_What you are asked to do:_
For this exercise, copy each line of the records that contains the word "drawdown".

(Data for analysis Opens)

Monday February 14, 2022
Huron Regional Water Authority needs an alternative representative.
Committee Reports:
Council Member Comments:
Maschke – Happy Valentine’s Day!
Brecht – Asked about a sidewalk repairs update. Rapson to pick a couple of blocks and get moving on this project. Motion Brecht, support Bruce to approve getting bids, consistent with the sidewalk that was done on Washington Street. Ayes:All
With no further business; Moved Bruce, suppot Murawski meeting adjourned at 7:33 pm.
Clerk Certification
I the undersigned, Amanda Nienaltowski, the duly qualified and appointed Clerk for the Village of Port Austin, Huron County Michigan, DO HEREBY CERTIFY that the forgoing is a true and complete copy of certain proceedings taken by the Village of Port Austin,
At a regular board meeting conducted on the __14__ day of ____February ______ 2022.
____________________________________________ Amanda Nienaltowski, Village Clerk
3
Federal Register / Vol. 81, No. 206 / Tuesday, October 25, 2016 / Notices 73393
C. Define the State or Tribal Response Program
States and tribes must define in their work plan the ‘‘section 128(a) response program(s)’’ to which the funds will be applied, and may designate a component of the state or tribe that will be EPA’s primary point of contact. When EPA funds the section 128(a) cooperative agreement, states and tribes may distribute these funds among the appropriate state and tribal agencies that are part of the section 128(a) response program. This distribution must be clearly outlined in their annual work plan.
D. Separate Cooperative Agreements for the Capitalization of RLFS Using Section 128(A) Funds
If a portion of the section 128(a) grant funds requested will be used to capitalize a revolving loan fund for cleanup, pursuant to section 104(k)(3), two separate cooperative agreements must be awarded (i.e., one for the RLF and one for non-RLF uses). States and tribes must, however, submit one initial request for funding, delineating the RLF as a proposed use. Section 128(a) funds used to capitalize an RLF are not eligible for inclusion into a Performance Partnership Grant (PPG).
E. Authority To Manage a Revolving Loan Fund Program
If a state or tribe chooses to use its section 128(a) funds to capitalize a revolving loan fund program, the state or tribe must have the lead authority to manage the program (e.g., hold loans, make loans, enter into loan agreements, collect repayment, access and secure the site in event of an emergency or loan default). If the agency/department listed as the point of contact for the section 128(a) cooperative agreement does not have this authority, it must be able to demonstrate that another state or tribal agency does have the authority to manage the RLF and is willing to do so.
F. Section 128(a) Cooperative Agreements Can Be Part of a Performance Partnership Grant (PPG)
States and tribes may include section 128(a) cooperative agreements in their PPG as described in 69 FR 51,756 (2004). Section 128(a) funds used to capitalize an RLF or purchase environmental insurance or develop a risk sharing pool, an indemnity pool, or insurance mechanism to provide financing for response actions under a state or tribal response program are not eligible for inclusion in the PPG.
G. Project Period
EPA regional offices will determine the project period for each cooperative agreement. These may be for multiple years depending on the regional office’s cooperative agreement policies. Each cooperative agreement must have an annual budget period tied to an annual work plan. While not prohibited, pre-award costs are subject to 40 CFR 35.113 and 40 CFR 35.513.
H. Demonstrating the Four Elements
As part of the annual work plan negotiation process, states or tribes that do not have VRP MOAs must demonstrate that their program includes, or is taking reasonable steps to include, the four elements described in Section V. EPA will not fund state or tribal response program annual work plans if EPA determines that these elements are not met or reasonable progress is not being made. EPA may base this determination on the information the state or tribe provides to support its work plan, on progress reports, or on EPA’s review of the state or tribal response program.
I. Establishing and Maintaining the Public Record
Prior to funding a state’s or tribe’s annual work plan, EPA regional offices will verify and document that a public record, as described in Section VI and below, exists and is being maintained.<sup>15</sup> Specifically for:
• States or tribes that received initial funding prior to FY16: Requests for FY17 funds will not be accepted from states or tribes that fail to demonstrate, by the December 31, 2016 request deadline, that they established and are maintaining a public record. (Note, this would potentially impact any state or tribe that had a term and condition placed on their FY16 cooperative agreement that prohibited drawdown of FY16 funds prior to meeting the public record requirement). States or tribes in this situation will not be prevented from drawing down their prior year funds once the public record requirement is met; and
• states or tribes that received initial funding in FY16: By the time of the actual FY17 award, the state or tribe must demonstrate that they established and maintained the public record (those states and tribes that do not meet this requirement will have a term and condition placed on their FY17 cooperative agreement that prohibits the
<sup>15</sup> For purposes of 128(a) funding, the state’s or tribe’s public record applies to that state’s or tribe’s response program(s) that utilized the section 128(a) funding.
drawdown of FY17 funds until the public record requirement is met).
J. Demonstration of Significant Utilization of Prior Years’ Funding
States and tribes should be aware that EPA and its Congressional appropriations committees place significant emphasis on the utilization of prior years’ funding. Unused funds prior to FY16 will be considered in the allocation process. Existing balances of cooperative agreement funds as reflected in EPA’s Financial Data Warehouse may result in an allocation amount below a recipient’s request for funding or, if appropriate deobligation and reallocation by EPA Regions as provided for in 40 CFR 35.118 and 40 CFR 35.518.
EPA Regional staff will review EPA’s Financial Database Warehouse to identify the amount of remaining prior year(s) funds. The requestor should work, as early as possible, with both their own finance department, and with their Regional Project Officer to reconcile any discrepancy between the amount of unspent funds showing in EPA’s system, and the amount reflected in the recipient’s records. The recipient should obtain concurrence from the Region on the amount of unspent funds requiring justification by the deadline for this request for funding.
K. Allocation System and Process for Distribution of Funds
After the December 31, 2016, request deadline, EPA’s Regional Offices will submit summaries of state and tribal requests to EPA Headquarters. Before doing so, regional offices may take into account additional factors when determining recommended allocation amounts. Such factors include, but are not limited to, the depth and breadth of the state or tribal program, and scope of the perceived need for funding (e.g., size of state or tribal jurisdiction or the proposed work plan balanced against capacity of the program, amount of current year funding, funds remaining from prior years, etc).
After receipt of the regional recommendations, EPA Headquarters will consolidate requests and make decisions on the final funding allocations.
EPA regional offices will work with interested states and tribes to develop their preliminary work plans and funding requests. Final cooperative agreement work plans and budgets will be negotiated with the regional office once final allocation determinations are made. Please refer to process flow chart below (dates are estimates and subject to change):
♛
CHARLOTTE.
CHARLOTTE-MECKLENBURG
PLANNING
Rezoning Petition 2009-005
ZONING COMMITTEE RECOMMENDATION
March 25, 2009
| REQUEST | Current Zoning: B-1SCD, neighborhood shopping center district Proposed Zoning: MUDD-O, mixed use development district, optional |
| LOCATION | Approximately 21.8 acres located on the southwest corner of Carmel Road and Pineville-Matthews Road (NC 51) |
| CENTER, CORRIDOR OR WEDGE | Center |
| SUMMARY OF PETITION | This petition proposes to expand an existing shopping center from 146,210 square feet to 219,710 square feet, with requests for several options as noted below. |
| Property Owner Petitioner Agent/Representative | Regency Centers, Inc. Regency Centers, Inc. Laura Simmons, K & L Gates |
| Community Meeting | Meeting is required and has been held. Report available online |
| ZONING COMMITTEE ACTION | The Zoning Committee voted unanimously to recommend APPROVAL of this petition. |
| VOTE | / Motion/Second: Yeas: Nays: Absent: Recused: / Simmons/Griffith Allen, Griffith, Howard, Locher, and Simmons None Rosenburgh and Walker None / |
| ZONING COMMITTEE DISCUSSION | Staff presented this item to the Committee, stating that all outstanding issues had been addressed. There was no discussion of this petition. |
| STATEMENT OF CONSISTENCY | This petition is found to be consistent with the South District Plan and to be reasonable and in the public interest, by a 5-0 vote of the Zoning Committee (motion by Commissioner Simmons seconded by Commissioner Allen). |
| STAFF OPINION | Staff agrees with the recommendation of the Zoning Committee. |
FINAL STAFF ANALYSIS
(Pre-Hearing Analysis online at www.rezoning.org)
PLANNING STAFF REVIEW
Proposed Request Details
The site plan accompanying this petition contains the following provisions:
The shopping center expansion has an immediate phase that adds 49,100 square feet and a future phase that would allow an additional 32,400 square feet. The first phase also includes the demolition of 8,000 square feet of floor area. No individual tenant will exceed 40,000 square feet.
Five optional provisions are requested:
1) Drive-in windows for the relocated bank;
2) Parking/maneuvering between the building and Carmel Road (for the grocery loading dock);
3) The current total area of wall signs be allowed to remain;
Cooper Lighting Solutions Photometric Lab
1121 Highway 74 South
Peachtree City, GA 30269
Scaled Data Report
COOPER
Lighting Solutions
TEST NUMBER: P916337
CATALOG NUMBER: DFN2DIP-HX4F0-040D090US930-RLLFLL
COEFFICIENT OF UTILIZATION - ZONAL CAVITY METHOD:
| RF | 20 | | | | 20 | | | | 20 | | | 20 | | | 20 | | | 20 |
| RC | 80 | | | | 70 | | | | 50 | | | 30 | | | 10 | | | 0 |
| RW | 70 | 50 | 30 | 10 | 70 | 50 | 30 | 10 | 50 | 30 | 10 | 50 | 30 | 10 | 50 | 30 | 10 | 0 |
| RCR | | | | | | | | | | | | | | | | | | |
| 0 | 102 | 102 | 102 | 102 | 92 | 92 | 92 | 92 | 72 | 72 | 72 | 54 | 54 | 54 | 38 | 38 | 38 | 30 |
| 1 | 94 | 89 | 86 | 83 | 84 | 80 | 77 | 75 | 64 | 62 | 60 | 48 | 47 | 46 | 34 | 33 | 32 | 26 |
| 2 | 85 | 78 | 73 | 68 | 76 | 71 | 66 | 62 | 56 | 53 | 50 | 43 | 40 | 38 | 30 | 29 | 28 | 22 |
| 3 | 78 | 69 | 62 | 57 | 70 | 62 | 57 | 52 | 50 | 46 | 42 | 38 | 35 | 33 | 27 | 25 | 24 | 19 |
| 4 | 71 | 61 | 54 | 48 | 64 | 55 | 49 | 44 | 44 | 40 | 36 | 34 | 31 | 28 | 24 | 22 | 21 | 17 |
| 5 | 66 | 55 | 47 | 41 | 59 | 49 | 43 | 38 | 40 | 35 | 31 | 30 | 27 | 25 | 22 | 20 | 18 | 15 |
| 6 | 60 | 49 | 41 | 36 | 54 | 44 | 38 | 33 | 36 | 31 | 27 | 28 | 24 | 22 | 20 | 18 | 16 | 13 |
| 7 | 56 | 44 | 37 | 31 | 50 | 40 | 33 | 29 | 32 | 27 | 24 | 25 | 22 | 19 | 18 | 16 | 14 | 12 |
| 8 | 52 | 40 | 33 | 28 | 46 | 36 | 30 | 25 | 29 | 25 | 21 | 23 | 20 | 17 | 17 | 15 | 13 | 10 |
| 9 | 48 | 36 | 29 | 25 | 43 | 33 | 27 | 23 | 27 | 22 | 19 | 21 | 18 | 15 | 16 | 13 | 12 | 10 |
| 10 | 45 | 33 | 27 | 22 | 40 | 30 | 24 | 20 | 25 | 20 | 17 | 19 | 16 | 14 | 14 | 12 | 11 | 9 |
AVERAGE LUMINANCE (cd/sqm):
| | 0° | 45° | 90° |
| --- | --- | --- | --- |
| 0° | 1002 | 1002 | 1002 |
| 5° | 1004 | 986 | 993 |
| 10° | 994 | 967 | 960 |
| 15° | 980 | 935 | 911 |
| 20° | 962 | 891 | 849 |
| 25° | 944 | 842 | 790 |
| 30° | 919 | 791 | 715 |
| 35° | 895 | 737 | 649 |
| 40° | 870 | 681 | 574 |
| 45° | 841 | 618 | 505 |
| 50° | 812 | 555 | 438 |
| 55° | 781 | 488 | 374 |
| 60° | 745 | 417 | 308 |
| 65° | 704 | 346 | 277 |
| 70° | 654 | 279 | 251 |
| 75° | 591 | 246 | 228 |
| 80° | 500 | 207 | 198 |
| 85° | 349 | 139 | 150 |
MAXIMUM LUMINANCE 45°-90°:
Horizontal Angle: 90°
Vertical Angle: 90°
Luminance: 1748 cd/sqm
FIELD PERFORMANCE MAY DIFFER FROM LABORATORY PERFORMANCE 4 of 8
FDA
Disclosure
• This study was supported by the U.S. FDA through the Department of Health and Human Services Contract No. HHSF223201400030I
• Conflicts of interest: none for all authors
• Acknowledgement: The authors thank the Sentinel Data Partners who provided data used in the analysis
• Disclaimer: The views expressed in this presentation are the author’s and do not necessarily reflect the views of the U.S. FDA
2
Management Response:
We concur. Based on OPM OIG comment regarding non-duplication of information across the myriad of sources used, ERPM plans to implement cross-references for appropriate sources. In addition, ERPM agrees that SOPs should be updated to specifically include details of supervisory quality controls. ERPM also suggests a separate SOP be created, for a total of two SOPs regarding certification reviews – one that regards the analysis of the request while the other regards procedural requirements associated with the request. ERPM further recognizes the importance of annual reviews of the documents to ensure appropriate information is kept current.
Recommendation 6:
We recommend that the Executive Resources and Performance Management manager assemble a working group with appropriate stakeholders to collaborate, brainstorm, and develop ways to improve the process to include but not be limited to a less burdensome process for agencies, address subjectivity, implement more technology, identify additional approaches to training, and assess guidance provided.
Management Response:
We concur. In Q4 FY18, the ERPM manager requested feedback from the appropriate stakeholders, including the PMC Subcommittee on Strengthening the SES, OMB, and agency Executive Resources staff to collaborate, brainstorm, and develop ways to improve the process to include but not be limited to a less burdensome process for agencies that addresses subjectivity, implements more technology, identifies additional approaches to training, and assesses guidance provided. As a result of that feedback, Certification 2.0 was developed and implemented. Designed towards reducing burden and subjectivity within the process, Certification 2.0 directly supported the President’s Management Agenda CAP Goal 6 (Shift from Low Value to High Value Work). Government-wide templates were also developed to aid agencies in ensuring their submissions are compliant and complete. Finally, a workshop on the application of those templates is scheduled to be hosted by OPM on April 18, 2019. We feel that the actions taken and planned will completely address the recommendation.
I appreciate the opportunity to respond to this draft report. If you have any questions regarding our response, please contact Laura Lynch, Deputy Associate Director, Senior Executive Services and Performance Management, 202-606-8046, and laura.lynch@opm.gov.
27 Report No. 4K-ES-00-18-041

(Data for analysis Closes)

_Exercise result:_
• States or tribes that received initial funding prior to FY16: Requests for FY17 funds will not be accepted from states or tribes that fail to demonstrate, by the December 31, 2016 request deadline, that they established and are maintaining a public record. (Note, this would potentially impact any state or tribe that had a term and condition placed on their FY16 cooperative agreement that prohibited drawdown of FY16 funds prior to meeting the public record requirement). States or tribes in this situation will not be prevented from drawing down their prior year funds once the public record requirement is met; and
drawdown of FY17 funds until the public record requirement is met).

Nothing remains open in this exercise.